What they have released is a MVP, a minimum viable product, it checks all the boxes for a releaseable thing and that's what the higher ups, the product leads and other finance stakeholders want to hear.
Additional features or proper scaling? Yeah, nice we put that on the list for MVP+, for sure! When will that come? Nobody knows and we have no development time to work on it because now with the release the focus was shifted to the next project, but it is on the list and we will come back to it.
I have heard that so often in so many projects I was part of, as a grunt with no power, and for nearly all of them I still wait for the MVP+ time to ever happen.
Them, the ones having full control on the platform, failed were foss developpers succeed. They have no excuse.

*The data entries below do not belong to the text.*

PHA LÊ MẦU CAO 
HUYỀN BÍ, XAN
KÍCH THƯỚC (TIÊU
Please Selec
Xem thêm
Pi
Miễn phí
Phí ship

FOSS developers have no cost reporting, no meetings with C level and stakeholders, no shareholders, no release plans, no schedules. What they have is passion.

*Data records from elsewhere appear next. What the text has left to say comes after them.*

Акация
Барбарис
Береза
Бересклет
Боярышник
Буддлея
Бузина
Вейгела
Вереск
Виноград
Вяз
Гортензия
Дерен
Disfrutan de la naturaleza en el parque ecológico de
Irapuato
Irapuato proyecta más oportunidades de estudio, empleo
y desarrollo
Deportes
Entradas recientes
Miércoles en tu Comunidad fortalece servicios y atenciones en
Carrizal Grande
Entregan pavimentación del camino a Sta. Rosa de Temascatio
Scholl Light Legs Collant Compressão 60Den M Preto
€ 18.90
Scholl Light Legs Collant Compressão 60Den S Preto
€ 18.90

They just created what they want to create, they have a deep personal agenda to make something they want to use for themselves and that has to have therefore the polish and quality they want to have it to have.
The corporate developers wanted to make a good product too I am very sure, but if the higher ups say that it has to be released by a fixed date then there is not much that the developers can do about it.
So yes, the company has no real excuses, besides money.
Many situations proved to us that passion make better things, sadly today's AAA game developpers dosn't have any passion anymore, mostly because of pression made by boss who are only driven by money.
Wouldn't it be a lot cheaper to buy a license from an emulator project, hire one or two from the team, and give them access to internal info to help fix things up? Then your internal team just integrates it with the console and you ship it.
That sounds way cheaper than NIH...
There are not much good commercial emulator projects, and open source emulators are not easy to license due to the nature of the open source licences (often GPL 2 or 3) used.
A iot of the FOSS projects are developed by a handful of people, often just one or two. So you buy a licence from those individuals and remove and replace the rest. Or just hire the one or two devs and they can pull in the bits they wrote. You're always free to relicense your work.
And if it's GPL v2, there's no problem because you can probably treat it as "firmware" since it's a console and not a PC (e.g. like TiVo did). GPL v3 blocks that loophole though.
Sounds complicated and like a lot of potential legal trouble, have it done by their own staff seems easier.